Dataset items
Start of Block
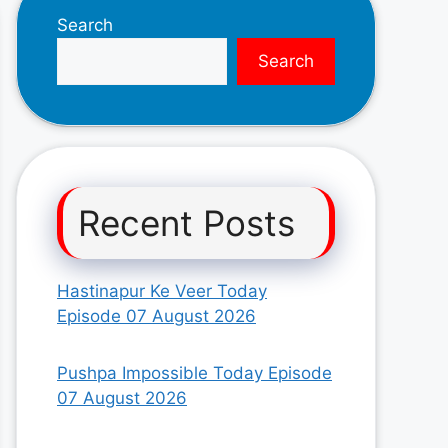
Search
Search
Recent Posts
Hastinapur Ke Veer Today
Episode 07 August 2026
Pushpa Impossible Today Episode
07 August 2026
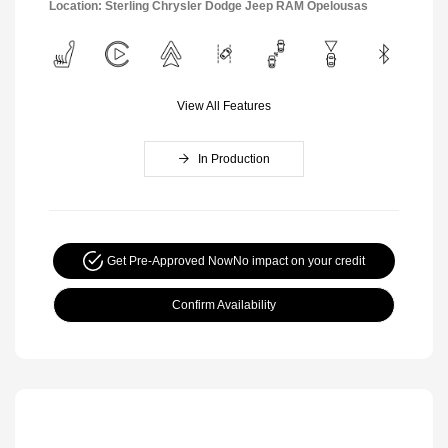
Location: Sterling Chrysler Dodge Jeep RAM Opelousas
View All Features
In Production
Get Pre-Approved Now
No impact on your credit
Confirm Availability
End of Block
Start of Block
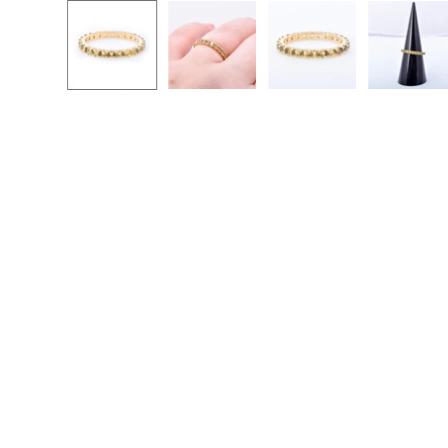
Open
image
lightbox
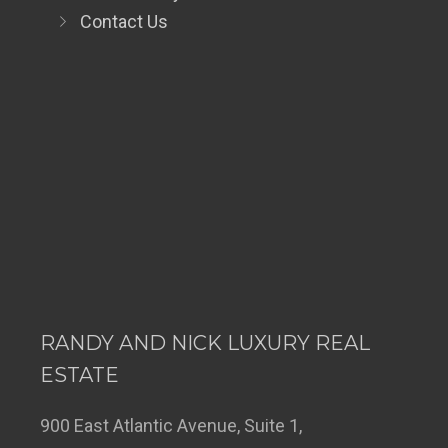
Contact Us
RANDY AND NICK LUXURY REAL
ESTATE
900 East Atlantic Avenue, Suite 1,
End of Block
■ Prompt ■
Search the data for the word "Today" and copy each line where it appears.

■ Answer to the problem ■
Hastinapur Ke Veer Today
Pushpa Impossible Today Episode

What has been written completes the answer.